• Source records
────────

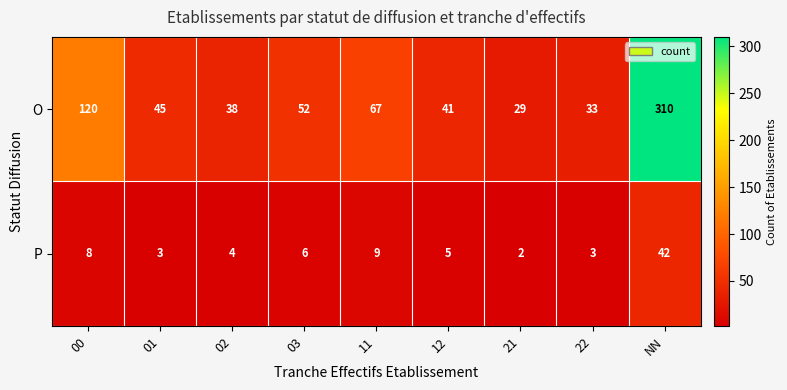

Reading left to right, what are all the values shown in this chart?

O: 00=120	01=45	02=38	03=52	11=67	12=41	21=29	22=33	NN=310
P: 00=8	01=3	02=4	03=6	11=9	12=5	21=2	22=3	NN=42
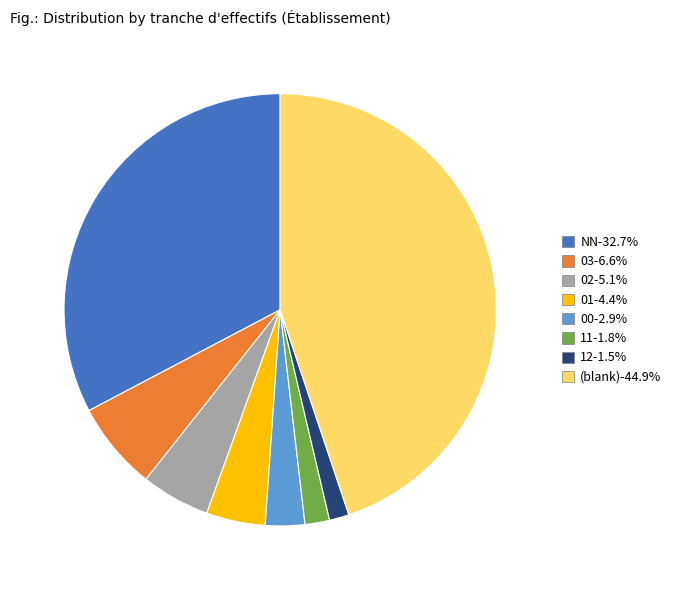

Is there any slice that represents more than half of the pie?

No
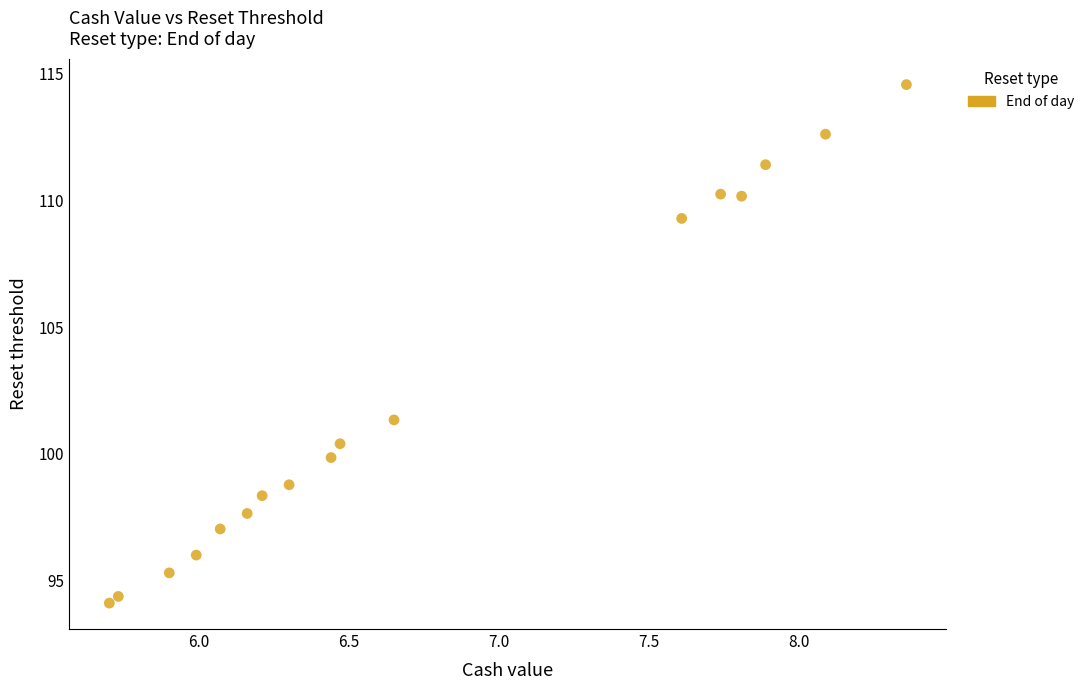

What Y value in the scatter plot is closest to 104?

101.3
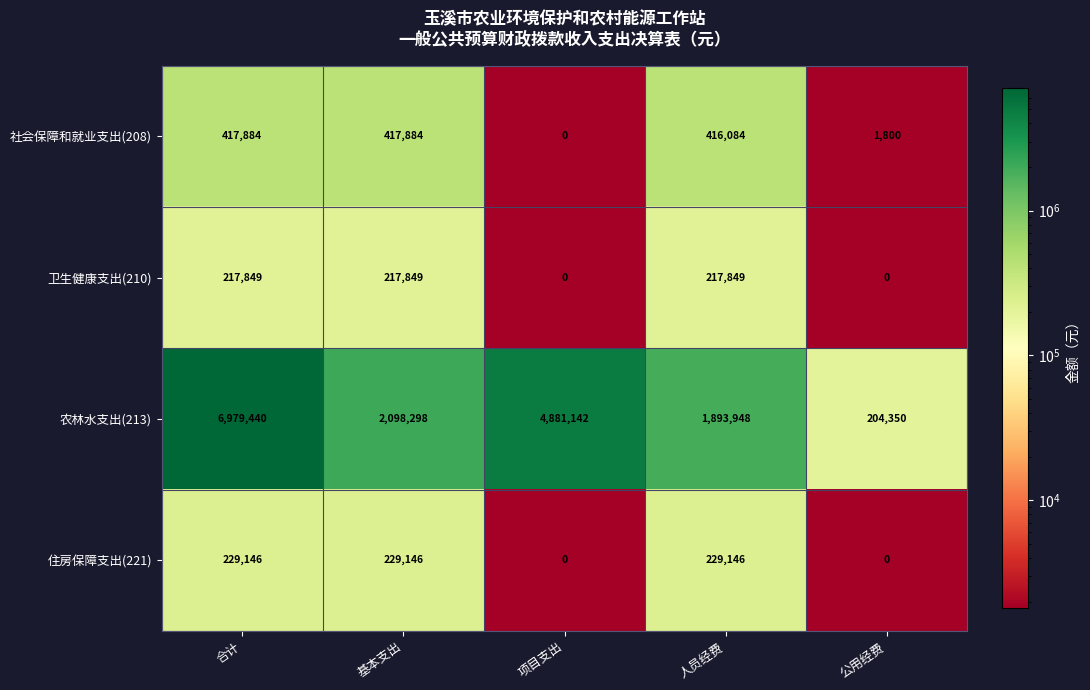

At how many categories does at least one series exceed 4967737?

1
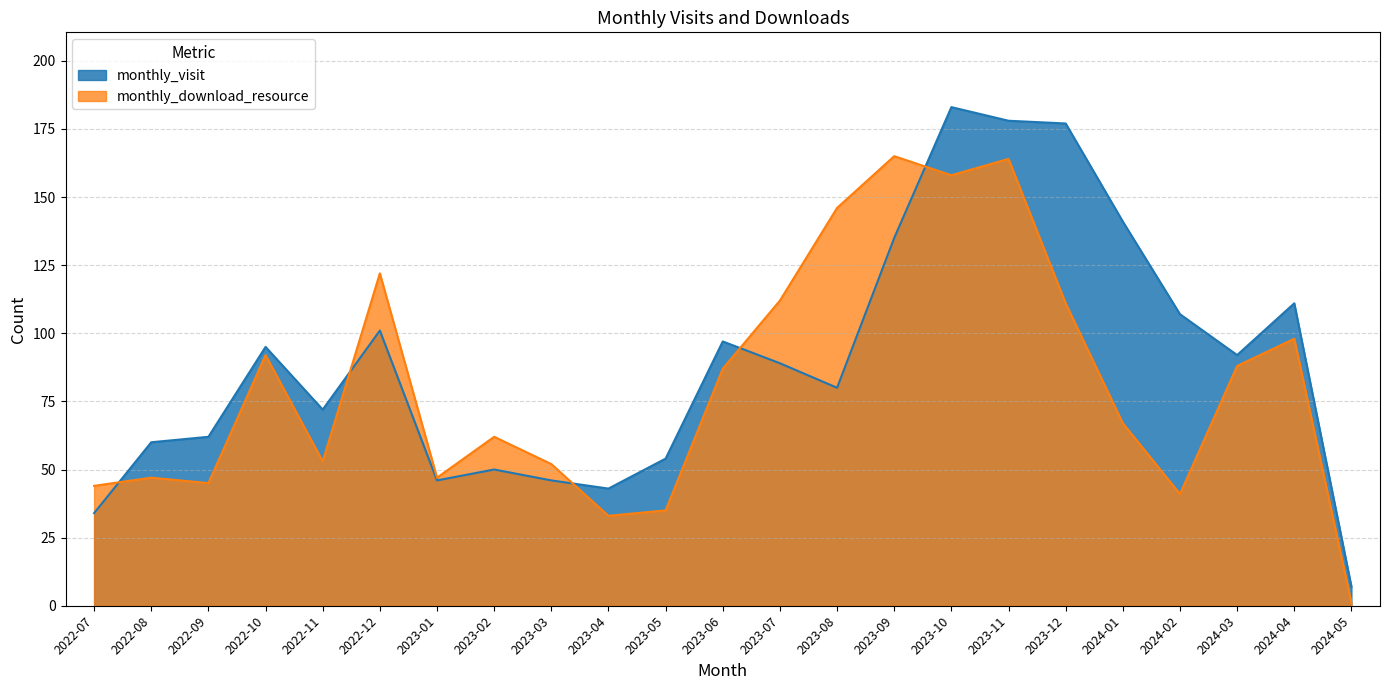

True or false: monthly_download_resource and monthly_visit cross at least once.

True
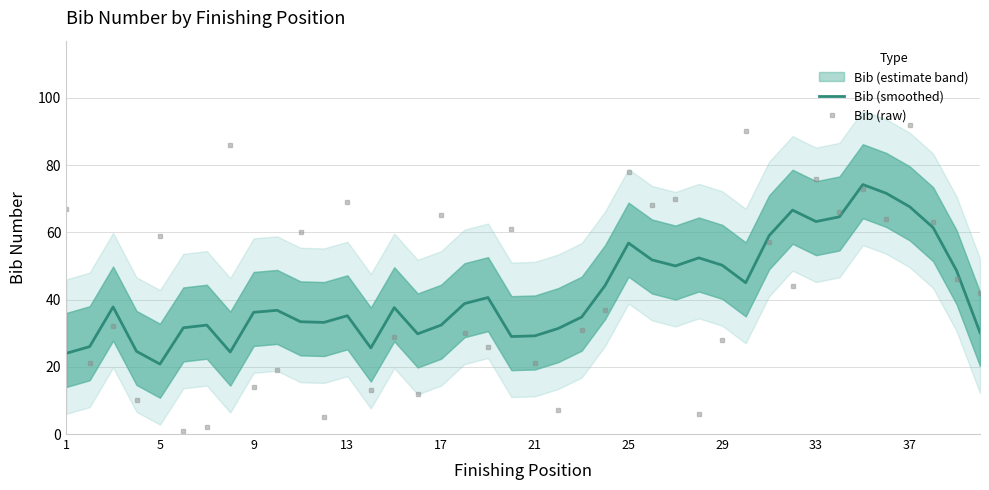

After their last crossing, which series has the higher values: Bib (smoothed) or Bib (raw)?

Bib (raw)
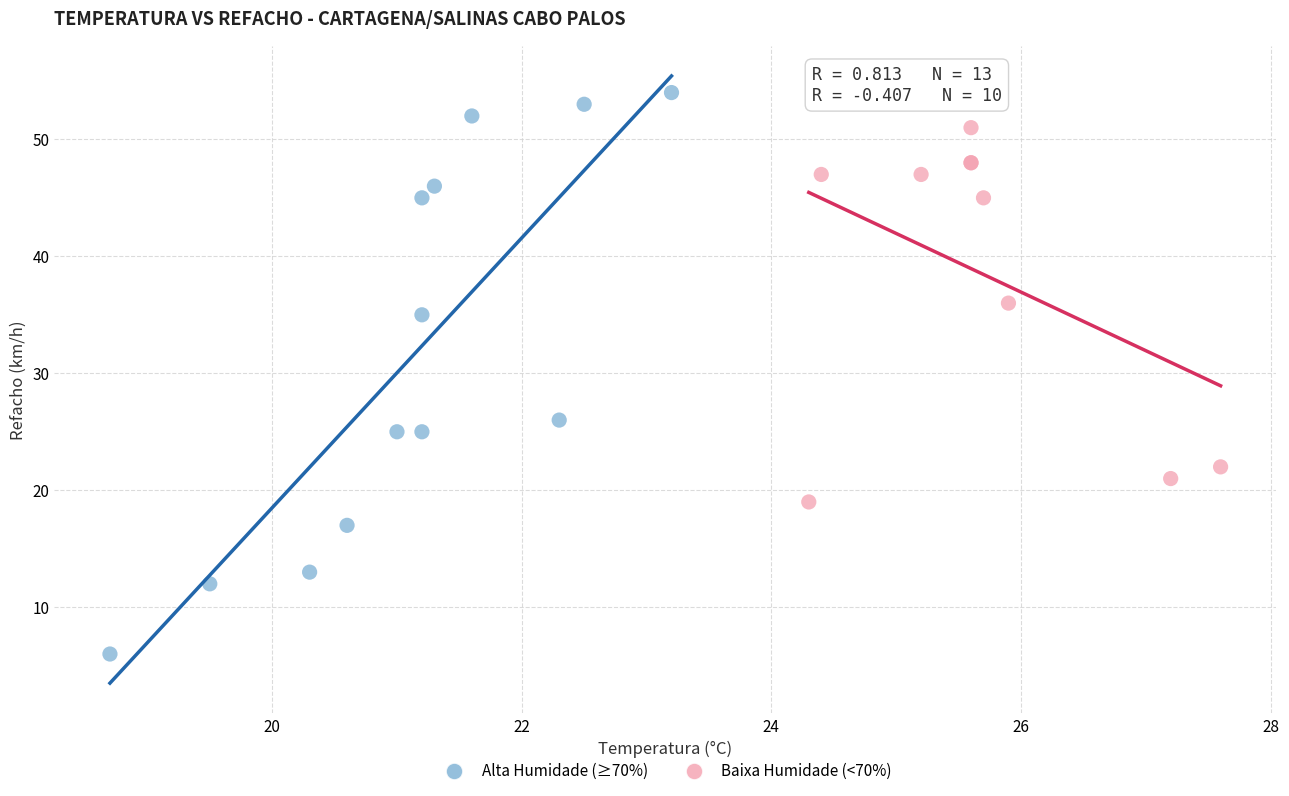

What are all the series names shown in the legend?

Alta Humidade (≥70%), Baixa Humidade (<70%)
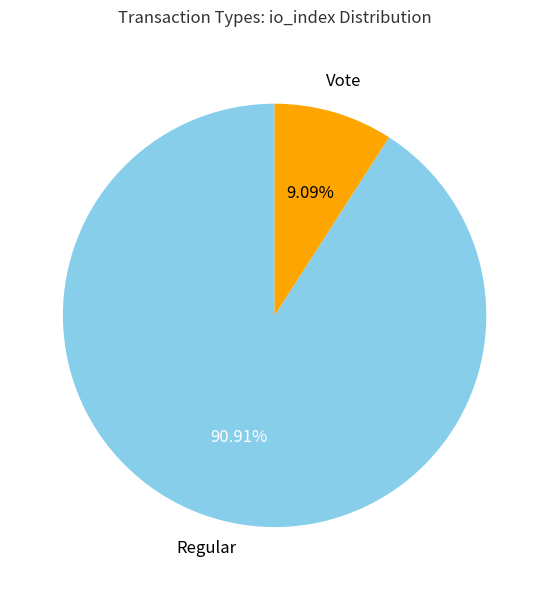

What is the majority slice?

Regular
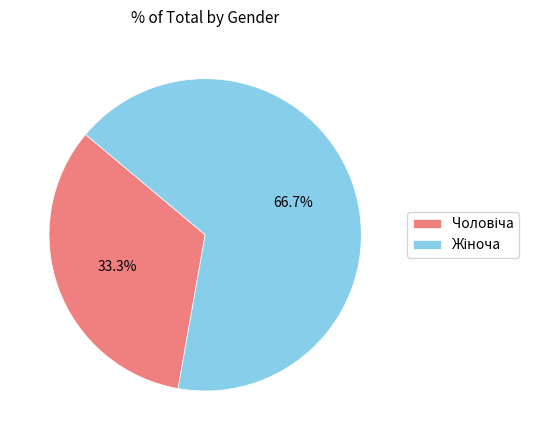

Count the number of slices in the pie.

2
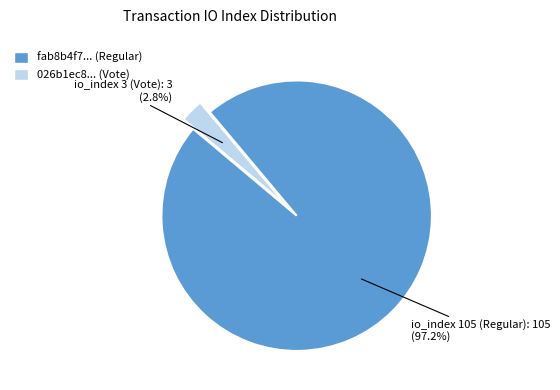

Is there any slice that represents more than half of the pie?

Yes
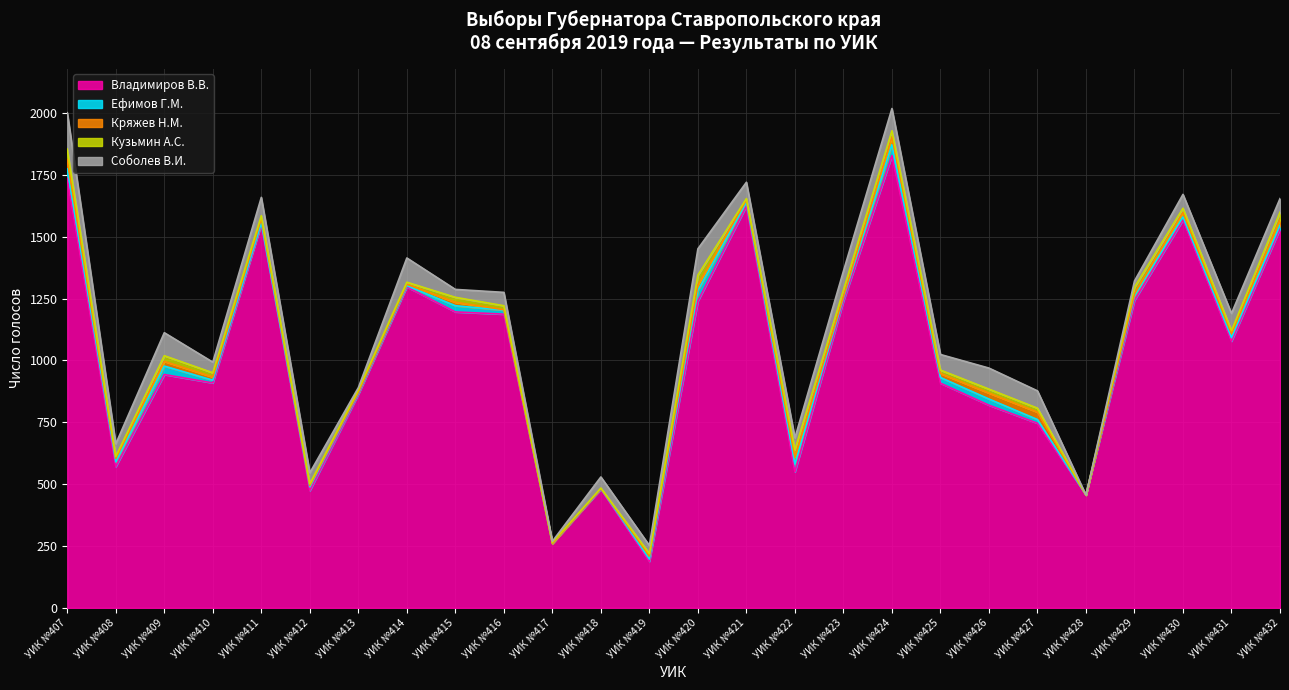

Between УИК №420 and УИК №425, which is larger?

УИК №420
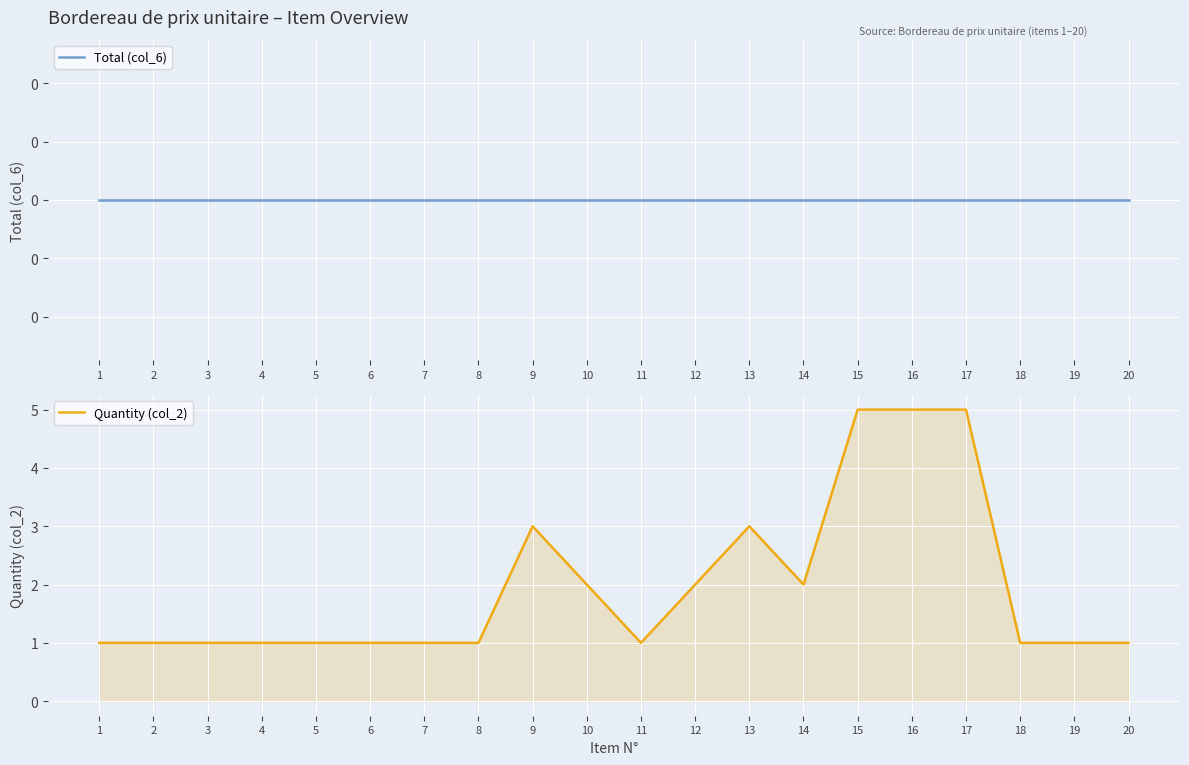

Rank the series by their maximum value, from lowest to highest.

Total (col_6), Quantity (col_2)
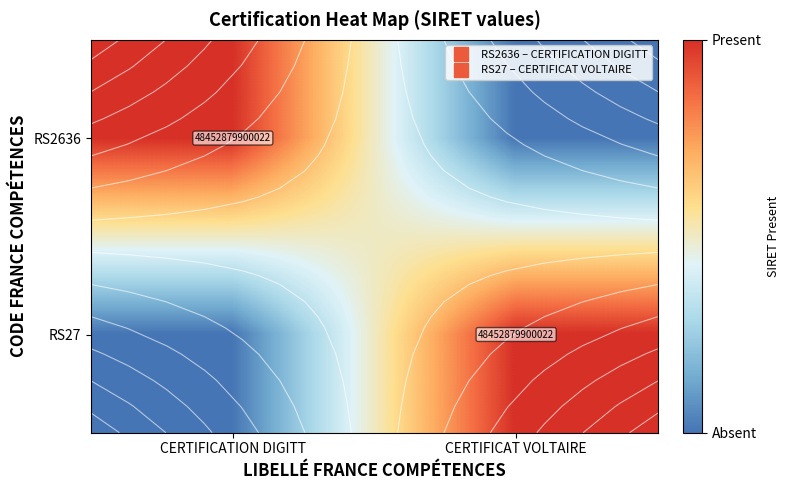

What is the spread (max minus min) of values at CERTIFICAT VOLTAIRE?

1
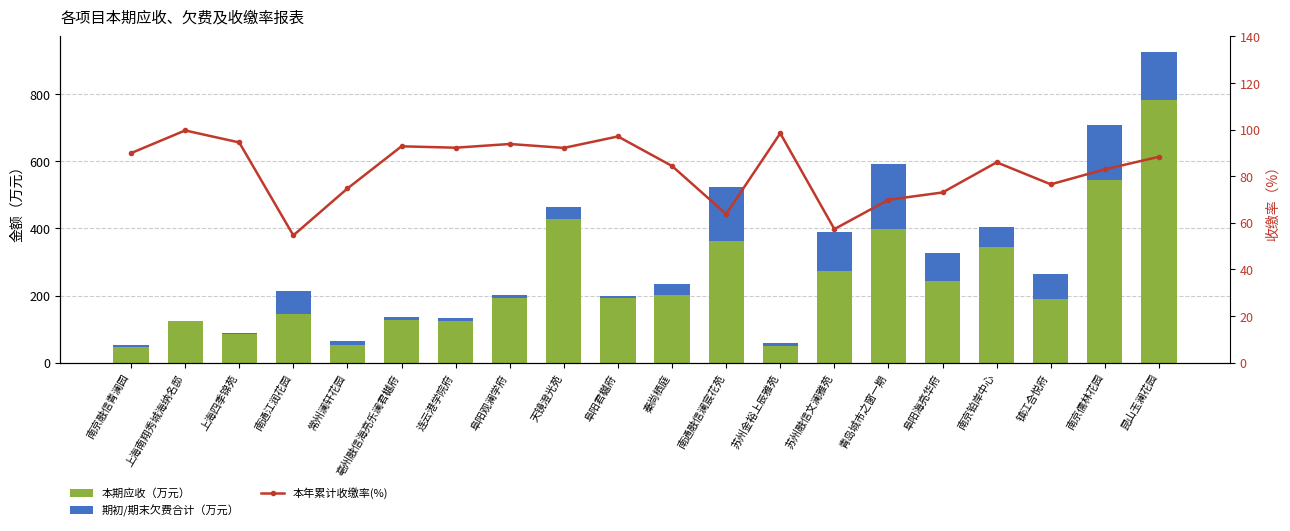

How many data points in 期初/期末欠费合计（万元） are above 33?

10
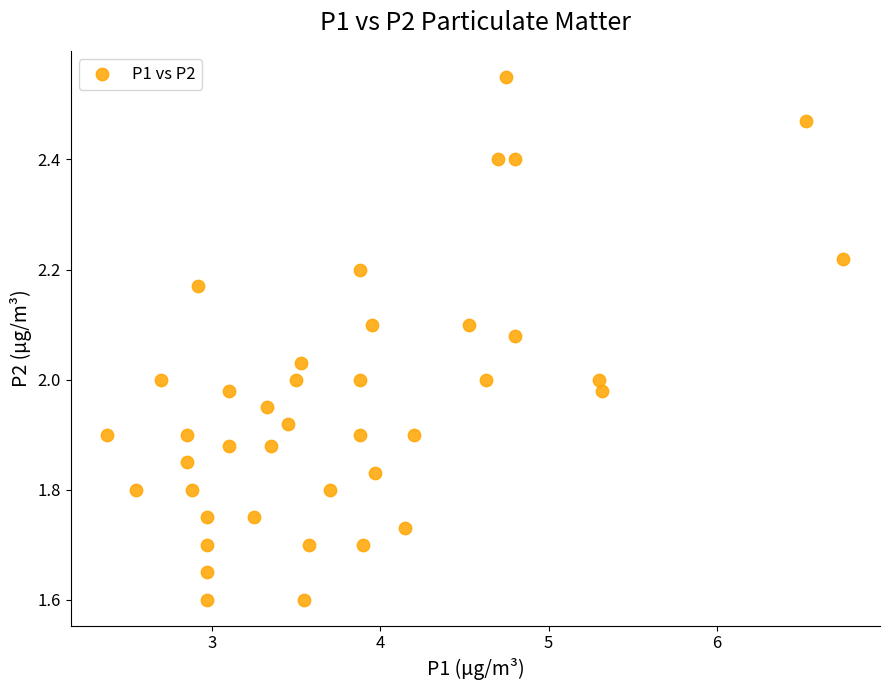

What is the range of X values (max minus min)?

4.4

────────

• About this task
Convert the entire listing above into a numbered list with one line per item, omitting the blank lines and the pictures.

• Solved exercise
1. Reading left to right, what are all the values shown in this chart?
2. O: 00=120	01=45	02=38	03=52	11=67	12=41	21=29	22=33	NN=310
3. P: 00=8	01=3	02=4	03=6	11=9	12=5	21=2	22=3	NN=42
4. Is there any slice that represents more than half of the pie?
5. No
6. What Y value in the scatter plot is closest to 104?
7. 101.3
8. At how many categories does at least one series exceed 4967737?
9. 1
10. True or false: monthly_download_resource and monthly_visit cross at least once.
11. True
12. After their last crossing, which series has the higher values: Bib (smoothed) or Bib (raw)?
13. Bib (raw)
14. What are all the series names shown in the legend?
15. Alta Humidade (≥70%), Baixa Humidade (<70%)
16. What is the majority slice?
17. Regular
18. Count the number of slices in the pie.
19. 2
20. Is there any slice that represents more than half of the pie?
21. Yes
22. Between УИК №420 and УИК №425, which is larger?
23. УИК №420
24. Rank the series by their maximum value, from lowest to highest.
25. Total (col_6), Quantity (col_2)
26. What is the spread (max minus min) of values at CERTIFICAT VOLTAIRE?
27. 1
28. How many data points in 期初/期末欠费合计（万元） are above 33?
29. 10
30. What is the range of X values (max minus min)?
31. 4.4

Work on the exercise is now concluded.